彼らが高台にある駐車場へと階段をあがり、私の方から姿が見えなくなってから、しばらくしてトランペットの音が消えた。たぶん、「ここなら誰にも姿を見られることなく俺の音楽を空いっぱいに吹き鳴らすことができるぞお」と踏んでいた余生を楽しむオジサンは(オジサンかどうかも知らないが)、現役の親子3人が下から立ち現れて、いそいそと自動車に荷物を積み込みはじめたよこで、音を吹き鳴らすのには気が引けたんだろう。

「帰り」の気配のなかで、私もその場を後にした。その先は、少々荒れた畑があって、道が自由に曲がっている。高低差のある田畑の合間を、ちょうど縫うようにして小道がずーっと続いている。この道を辿ると、大きなため池があらわれる。去年あたり、この池の前でめそめそ泣いた気がする(どうしてかは忘れた)。鳥の鳴き声とか葉っぱのすれる音、ざわざわ音がいっぱいに鳴っていて、その真ん中で、池がずーんとまわりの景色を飲み込んでいた。電話みたいな鳴き声の鳥がいて、珍しい鳴き声だったから、よし、覚えておこうと思ったが、これもまんまと忘れてしまった。忘れっぽいのだろうか。

つかれていたので、その場でしゃがんで休んだ。なんとなく池を眺めていると、じっと池の周囲を取り囲むフェンスと、その奥にゆらゆら揺らめく水との距離が、狂って見えてきた。いつの間にか立体視していたようで、池がぼーっと一歩手前に浮き上がった。しばらくそれで遊んでいると、人の気配がしてびっくりして立ち上がった。

農家のおば(あ)さんが、4〜5個のトマトを入れたバケツを片手に下げて、こちらに歩いてきた。おば(あ)さんは、連れていた犬を見て、微笑んだ。私は、こんにちはと挨拶して、通り過ぎていくのを見送った。近所の人にトマトをお裾分けに行くんだろうか。
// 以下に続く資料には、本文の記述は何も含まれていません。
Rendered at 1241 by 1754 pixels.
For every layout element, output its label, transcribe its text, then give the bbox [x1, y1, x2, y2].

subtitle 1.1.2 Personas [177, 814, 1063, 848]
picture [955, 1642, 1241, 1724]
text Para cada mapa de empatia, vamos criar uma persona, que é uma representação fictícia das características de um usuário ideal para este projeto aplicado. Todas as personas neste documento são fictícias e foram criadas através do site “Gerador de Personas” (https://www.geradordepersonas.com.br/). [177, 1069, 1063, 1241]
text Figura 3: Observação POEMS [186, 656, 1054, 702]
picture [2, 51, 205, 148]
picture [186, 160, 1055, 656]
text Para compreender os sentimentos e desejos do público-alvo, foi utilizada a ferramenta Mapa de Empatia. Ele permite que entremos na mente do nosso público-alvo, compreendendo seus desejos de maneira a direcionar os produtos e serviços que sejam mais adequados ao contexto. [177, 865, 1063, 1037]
濁った半透明のバケツのせいかなんなのか、あんまり美味しくなさそうなトマトだなと思いながら、少し時間をあけて、おば(あ)さんと同じ方向に歩きはじめた。

道が竹やぶに入り、しばらく歩くとおば(あ)さんに追いついた。おば(あ)さんは、道の向こうからやってきた犬を連れた若い女の人と、親しげに言葉を交わしていた。顔見知りだろうか、私は勝手に、そのおば(あ)さんは、あまり付き合いが広い方じゃないだろうと思っていたので、なんとなく残念だった。